As the crowd moves beyond Bayan Layi, they are stopped by the sound of gunfire ahead. I am still far behind taking a piss and I see the crowd running back. Two police vans are heading this way and they are firing into the air. As they get closer the policemen get out and start firing into the crowd. As I see the first person go down, I turn and run. I look back for Banda. He is not running. He is bent over, coughing, holding his chest. I stop.

‘Banda, get up!’ I scream, crouching behind a low fence.

Everyone is running past him and the police keep shooting. He tries, runs feebly and stops again. They are getting closer—Banda has to get up now. I want to run; I want to hope his amulets will work. But I linger a bit. He gets up again and starts to run. Then he falls flat on his face like someone hit him from behind. He is not moving. I run. I cut through the open mosque avoiding the narrow, straight road. I run through Malam Junaidu’s maize farm. There are boys hiding there. I do not stop. I run past the kuka tree. I will not stop even when I can no longer hear the guns. Until I get to the river and across the farms, far, far away from Bayan Layi.

Sokoto

Apart from a big renovated expressway leading into the capital, Sokoto hasn’t changed much. Even though the rains have not started yet, the rice farms of Fadama farmers stretch out like a shiny green cloth. Sometimes we pass millet or tobacco fields. Sometimes it is just bare, dry earth, broken up like my dreams every time I fall asleep on the way. Every time we pass a camel, I feel like reaching out and touching its long, lean neck. Camels look sleepy to me, like they are being forced to do everything when they are tired.

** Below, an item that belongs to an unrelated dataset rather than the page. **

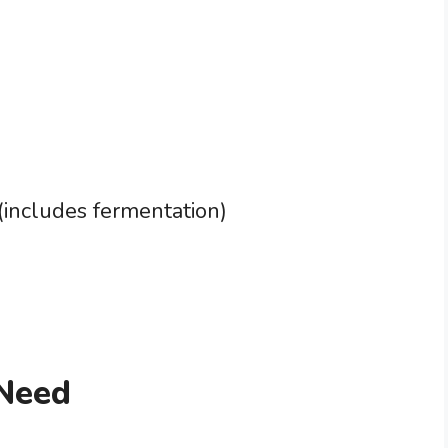
(includes fermentation)
 Need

I thought a lot on my way to this dusty city as I sat with two other boys behind the lorry that carried wooden planks of various sizes. Once I thought a bad thought, astaghfirullah. I am ashamed to admit it, but I thought that if Allah was going to take someone, it should not have been Banda. I thought maybe Gobedanisa, or even Alfa should have been the one shot in Bayan Layi. This thought stayed with me for a long time until suddenly a fear gripped me in my chest for questioning Allah and why Banda was destined to die. So I kept saying astaghfirullah, Allah forgive me, until I noticed the other boys were looking at me like I had gone mad: what I was thinking had left my heart and started coming out of my mouth, goose bumps were all over my arms and I was shaking like I had a fever. My head was heavy. My back was aching from sitting for many hours on wood on the bumpy road.

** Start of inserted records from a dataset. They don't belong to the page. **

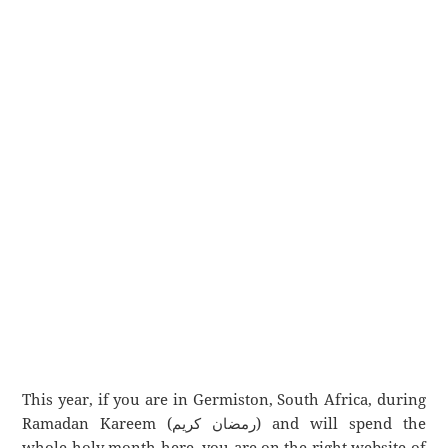
This year, if you are in Germiston, South Africa, during
Ramadan Kareem (رمضان كريم) and will spend the
whole holy month here, you are on the right website of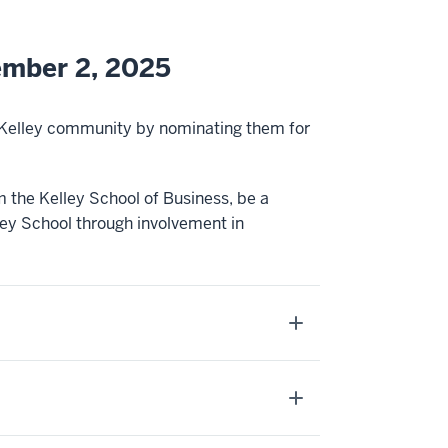
ember 2, 2025
e Kelley community by nominating them for
 the Kelley School of Business, be a
y School through involvement in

Then suddenly the lorry began veering from left to right until one of its back tyres behind came off and we started going down a slope and into the bush. We were all screaming because the planks were falling out of the lorry. I held onto one big plank as the lorry tumbled down. Next thing I knew, the plank I held slid out of my hands and before I could let go of it, I was in the grass on cow dung, with bruised elbows and knees. I got up feeling dizzy and saw that the lorry had been stopped by a tree farther down the slope. I walked over the many planks strewn all over the place to where the lorry was, on its side. The driver and one of the two men sitting in front, who both had blood all over their bodies, were trying to pull the third man from the passenger seat. His head had gone through the glass and he wasn’t moving. They dragged him out and shouted his name.

‘Bilyaminu!’

Now that I think of it, I wish I didn’t hear his name, because when I close my eyes, I hear his name and see his swollen head and all the blood. It makes me want to scream.